I've been thinking a lot this week about the rather terrifying arithmetic behind the climate breakdown. As usual, Magiamma's fantastic weekly summary prompted a great discussion and I found myself responding to a just question from Cassiodorus with a longer comment than my usual terse drive by missives.
How do they sift the whole of Earth's atmosphere
to remove CO2 from it? And how much energy does that take?
Now, of course carbon capture math makes no sense, given our current economic system. There is no market for CO2 once you get past a few niches like greenhouses. None.
In fact, rarely do I see anyone with a grip on the scale of the problem. In the comments I saw the old saw about a “Manhattan Project” but as someone once remarked, that is a science project and what we really need is the same effort that went into WWII for about 14 years with everyone on the same side.
I’m not fan of Ted talks, but the late David Mackay gives a bit of the flavor. And Brett Victor has a web site with some excellent graphics that help get the point across. The numbers are big and the answer to do we need to do X or Y is basically "Yes".

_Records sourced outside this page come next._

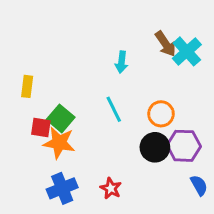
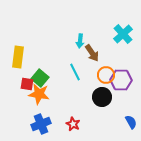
brown arrow: (166, 44) -> (92, 53), moved
yellow rectangle: (27, 86) -> (18, 57), size x1.5
purple hexagon: (184, 146) -> (121, 80), moved

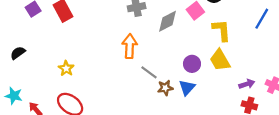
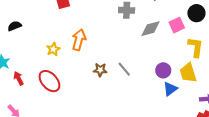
orange arrow: (130, 46) -> (79, 40), moved
brown star: (165, 88) -> (100, 70), moved
blue triangle: (187, 88) -> (170, 89), moved

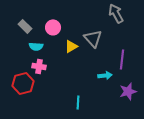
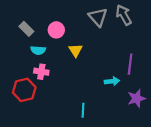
gray triangle: (93, 38) -> (98, 17), moved
yellow triangle: (71, 46) -> (76, 50), turned -32

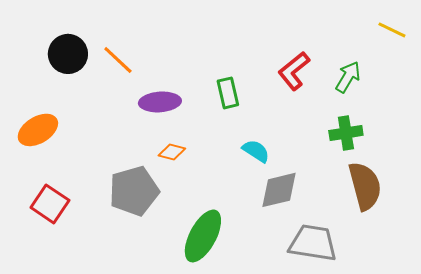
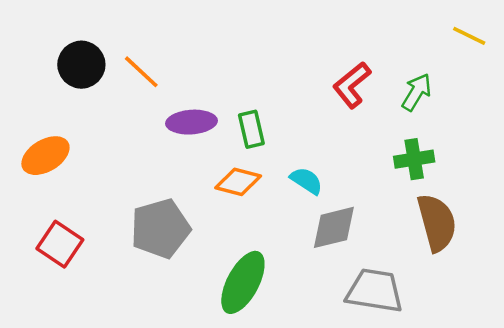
green rectangle: (228, 93) -> (251, 129), moved
orange diamond: (172, 152) -> (238, 182), moved, size x1.4

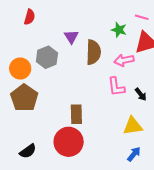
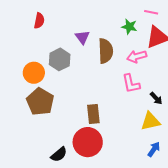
black arrow: (141, 94) -> (156, 98), moved
black semicircle: (28, 151) -> (59, 154), moved

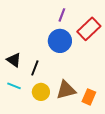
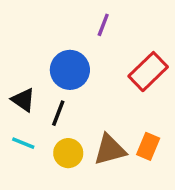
red rectangle: (89, 29) -> (148, 72), moved
blue circle: (60, 41) -> (70, 70), moved
orange rectangle: (89, 97) -> (148, 146), moved

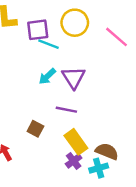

The other day I was at a statistics seminar at the University of Washington, where the guy who built the U.N.'s new Bayesian carbon forecasting model was describing it and taking us through some implications. There are basically three components of carbon Impact: Population, Affluence and Technology (the IPAT equation). It is often said that the problem we have is population growth but according to the model, population only accounts for about 2% of the variance in CO2 projections for 2100. The variance from the other two are about equal.

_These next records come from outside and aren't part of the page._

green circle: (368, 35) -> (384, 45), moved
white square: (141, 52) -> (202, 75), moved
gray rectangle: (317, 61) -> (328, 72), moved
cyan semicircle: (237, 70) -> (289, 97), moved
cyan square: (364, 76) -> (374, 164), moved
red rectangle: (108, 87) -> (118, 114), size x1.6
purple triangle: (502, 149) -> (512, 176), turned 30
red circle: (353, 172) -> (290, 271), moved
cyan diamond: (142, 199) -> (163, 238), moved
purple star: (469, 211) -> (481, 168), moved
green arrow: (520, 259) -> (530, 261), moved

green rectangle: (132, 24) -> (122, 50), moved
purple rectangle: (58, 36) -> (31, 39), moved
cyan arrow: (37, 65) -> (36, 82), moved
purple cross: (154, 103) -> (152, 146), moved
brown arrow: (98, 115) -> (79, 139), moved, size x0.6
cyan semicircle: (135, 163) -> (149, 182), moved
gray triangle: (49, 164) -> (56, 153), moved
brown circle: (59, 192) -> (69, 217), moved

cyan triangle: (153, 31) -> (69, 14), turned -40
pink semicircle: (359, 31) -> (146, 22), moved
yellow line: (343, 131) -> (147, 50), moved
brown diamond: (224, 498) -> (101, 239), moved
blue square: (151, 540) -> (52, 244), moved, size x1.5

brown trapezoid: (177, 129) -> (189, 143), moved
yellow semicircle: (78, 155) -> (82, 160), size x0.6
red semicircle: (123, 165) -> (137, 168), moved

One surprising result about population growth is that he expects Africa to generate about 75% of the population growth but only 6% of the carbon impact. So population is not the problem in the short term - at least for carbon pollution - and we can't really change that trajectory very quickly without unimaginable levels of violence.
So our only real choices are to reduce per capita GDP or increase the carbon efficiency of that GDP generation. Personally I think we need to do both starting about 10 years ago. But there is no way this can happen as society is currently structured. This is what the numbers are telling us.
I just finished Debt: The First 5000 Years and one thing that gives me hope is the anthropological insight that the current economic order is not the only one humans have used at scale. We are not naturally as predatory as the Libertarians would have us believe, but how long does a change like that take?
Cass finished with the real political problem:
And here's a vital question: are the oil companies to go on their merry ways?
Societies faced with extinction can often do incredible things, including reshaping their economies. They can also ignore the problem and disappear. But we are that society. So get out there and make some noise.